ただし、総支払額、契約期間、走行距離制限、中途解約条件を確認する必要があります。
オイル漏れ修理でよくある質問
オイル漏れ修理はいくらかかりますか?
軽いパッキン交換なら数千円〜数万円、クランクシールやエンジン内部の修理では10万円〜数十万円以上かかることがあります。漏れている場所によって大きく変わります。
オイルにじみだけならすぐ修理が必要ですか?
にじみ程度なら経過観察になることもあります。ただし、漏れが広がっている、地面に垂れる、オイル量が減っている場合は早めに点検してください。
オイル漏れがあると車検に通りませんか?
状態によります。軽いにじみなら通る場合もありますが、明らかに垂れている漏れや安全上問題がある漏れでは、修理が必要になることがあります。
オイル警告灯が点灯しても走れますか?
走行はおすすめできません。油圧低下やオイル不足の可能性があり、エンジン焼き付きにつながるおそれがあります。安全な場所に停車して確認しましょう。
売却前にオイル漏れを直した方が得ですか?
軽い修理なら直した方が印象がよくなる場合もありますが、高額修理では修理費を査定額で回収できないことがあります。修理前に現状査定を確認する方が安全です。
添加剤でオイル漏れは直りますか?
一時的ににじみが弱まる場合はありますが、劣化したパッキンやシール、部品損傷を根本的に直すものではありません。
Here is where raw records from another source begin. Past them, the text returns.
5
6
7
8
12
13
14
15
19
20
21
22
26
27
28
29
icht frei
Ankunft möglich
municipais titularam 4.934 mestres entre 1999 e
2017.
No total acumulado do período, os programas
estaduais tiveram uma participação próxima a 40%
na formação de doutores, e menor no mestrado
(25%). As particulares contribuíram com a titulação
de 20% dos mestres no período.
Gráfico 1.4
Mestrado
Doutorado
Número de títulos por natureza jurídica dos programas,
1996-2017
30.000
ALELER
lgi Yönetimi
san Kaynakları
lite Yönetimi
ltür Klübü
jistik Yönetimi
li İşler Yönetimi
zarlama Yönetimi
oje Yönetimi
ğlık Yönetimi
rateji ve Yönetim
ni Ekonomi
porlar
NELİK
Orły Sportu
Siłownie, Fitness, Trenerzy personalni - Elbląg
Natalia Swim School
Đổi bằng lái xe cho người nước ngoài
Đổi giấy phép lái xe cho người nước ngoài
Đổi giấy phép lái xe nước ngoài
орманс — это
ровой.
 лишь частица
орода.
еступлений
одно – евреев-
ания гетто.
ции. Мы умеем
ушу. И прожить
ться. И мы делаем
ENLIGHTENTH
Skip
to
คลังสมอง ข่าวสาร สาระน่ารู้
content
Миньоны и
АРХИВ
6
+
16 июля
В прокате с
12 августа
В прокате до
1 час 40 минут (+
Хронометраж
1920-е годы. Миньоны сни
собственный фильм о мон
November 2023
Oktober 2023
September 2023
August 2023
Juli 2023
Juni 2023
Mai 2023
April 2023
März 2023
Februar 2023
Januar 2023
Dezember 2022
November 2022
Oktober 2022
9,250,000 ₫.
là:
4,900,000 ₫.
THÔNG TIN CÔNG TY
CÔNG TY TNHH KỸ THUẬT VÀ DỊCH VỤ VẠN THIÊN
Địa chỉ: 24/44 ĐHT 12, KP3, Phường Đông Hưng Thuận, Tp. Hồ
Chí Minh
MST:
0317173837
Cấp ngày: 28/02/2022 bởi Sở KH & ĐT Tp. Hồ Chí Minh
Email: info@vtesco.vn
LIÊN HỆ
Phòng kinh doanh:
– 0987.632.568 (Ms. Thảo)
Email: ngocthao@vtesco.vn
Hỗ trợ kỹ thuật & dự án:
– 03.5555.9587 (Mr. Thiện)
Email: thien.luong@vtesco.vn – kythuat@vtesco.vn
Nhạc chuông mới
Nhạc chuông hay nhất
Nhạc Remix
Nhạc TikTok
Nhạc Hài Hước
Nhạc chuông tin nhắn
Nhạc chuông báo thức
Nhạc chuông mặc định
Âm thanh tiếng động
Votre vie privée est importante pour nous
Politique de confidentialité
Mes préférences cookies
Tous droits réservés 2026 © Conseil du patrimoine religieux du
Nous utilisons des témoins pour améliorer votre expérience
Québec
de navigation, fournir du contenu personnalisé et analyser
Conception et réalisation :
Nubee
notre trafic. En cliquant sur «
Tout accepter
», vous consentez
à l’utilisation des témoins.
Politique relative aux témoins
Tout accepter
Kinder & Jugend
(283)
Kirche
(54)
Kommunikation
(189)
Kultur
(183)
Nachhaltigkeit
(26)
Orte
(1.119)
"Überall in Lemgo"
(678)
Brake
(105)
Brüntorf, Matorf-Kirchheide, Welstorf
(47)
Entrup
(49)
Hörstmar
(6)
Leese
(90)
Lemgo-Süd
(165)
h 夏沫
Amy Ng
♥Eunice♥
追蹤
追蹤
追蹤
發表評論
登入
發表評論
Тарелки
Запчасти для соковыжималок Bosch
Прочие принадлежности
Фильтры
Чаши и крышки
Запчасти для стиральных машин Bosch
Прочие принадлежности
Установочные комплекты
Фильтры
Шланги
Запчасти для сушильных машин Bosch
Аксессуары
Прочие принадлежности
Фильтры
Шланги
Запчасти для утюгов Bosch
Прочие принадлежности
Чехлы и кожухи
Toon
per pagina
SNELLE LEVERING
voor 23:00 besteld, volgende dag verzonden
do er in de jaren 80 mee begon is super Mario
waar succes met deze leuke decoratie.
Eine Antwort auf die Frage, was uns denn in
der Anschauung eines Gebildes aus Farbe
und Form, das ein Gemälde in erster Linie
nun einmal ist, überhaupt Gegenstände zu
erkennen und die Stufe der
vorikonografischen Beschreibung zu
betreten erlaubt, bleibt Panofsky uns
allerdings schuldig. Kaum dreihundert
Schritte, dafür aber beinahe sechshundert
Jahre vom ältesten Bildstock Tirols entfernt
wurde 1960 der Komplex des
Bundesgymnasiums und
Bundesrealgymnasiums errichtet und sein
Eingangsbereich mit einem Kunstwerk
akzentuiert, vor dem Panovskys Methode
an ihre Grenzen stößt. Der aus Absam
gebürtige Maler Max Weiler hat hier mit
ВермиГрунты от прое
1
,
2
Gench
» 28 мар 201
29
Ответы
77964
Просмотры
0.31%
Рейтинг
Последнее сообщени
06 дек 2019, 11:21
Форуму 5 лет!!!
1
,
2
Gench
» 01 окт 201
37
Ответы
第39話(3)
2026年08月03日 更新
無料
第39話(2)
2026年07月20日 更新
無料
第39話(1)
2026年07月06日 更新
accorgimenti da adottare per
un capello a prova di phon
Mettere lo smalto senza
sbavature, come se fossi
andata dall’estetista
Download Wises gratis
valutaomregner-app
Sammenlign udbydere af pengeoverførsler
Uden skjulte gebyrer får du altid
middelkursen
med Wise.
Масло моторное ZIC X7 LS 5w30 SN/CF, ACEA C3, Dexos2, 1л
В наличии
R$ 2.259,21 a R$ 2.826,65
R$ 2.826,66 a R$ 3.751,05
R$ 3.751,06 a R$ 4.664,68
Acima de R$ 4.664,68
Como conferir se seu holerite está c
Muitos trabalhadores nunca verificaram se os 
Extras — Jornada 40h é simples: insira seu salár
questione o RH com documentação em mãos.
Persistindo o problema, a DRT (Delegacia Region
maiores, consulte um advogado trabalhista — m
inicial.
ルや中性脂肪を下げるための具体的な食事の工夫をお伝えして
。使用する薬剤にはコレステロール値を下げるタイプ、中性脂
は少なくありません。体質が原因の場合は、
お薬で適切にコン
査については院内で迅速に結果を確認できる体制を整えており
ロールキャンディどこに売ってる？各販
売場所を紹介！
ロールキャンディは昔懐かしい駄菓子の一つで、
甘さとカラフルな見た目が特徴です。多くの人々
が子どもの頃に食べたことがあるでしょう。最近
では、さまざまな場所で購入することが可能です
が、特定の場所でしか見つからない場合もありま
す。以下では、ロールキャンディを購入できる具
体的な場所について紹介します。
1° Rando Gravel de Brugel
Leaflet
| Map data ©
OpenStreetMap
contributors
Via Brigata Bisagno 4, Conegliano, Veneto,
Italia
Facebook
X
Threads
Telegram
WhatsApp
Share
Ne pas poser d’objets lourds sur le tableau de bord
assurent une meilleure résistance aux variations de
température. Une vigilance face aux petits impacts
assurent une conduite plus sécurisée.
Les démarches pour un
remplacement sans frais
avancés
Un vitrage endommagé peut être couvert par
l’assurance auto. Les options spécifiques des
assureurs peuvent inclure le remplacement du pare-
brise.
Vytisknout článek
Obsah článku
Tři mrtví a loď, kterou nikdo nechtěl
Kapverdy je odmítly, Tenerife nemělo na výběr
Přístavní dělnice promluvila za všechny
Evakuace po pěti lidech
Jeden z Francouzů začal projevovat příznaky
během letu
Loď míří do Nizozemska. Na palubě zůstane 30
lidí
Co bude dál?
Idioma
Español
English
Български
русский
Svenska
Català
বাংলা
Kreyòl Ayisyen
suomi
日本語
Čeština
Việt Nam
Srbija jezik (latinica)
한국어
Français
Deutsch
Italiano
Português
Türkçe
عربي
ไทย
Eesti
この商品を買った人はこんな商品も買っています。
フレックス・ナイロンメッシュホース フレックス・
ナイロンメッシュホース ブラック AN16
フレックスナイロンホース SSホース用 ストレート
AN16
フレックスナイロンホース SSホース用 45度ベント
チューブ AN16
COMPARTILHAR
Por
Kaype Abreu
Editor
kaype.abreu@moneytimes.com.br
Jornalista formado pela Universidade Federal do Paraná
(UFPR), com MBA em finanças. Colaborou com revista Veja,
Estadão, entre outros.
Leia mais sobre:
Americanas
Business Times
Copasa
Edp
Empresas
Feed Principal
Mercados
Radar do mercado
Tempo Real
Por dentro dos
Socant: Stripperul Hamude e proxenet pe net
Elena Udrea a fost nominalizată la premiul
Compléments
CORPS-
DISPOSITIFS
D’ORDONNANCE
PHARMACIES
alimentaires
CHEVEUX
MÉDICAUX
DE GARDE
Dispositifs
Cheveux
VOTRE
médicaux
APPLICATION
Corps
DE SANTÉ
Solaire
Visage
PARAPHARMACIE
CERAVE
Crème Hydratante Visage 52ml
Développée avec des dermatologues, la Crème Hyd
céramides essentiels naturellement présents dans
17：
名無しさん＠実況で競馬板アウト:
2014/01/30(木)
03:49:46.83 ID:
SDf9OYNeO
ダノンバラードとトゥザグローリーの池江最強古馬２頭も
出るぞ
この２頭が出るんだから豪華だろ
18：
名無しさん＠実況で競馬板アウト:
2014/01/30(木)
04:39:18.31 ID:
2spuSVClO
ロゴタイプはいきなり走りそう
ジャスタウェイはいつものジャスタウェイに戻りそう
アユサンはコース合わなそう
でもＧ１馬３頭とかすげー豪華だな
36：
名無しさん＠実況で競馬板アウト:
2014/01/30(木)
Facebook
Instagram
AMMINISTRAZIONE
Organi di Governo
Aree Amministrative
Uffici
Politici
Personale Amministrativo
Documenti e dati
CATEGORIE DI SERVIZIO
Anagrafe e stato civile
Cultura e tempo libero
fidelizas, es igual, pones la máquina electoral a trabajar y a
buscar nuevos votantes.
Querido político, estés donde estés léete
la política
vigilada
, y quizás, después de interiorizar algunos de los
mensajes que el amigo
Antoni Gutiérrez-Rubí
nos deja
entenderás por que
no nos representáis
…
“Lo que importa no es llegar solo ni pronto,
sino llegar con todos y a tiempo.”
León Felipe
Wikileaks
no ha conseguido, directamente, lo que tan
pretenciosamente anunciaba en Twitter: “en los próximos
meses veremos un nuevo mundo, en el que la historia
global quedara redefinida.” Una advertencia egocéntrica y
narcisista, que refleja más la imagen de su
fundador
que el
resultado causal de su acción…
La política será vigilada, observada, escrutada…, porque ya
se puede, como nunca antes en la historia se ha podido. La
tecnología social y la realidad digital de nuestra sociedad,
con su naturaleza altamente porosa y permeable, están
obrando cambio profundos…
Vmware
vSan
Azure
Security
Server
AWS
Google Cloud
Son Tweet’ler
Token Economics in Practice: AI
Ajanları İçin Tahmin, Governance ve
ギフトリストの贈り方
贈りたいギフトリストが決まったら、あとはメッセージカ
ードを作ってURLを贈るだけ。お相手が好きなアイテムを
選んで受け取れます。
漏れが続く場合は点検が必要です。
オイル漏れ修理で迷ったときの判断表
| 状況 | おすすめの判断 |
|---|---|
| 軽いにじみだけ | 点検・経過観察 |
| パッキン交換で数万円以内 | 修理して乗る判断がしやすい |
| 地面にオイルが垂れる | 早めに修理見積もり |
| オイル警告灯が点く | 走行を控えて点検 |
| 修理費が10万円以上 | 査定額と比較 |
| 車検が近い | 車検費用込みで判断 |
| 10万km超えで複数修理あり | 買い替え・売却も検討 |
まとめ:オイル漏れ修理が高額なら査定額も確認する
車のオイル漏れ修理費は、軽いパッキン交換なら数千円〜数万円で済むことがあります。
一方で、クランクシールやエンジン内部の修理では、10万円〜数十万円以上かかる場合があります。
オイル漏れは、軽いにじみの段階なら大きな問題にならないこともありますが、地面に垂れる、焦げた臭いがする、煙が出る、オイル警告灯が点く場合は注意が必要です。
修理費が数万円以内で、車全体の状態が良ければ、修理して乗り続ける判断がしやすいです。
しかし、古い車や走行距離が多い車で、修理費が10万円以上になる場合は、修理前に現状の査定額も確認しましょう。
修理費、車検費用、今後の維持費、査定額を比較すると、修理・売却・買い替えの判断がしやすくなります。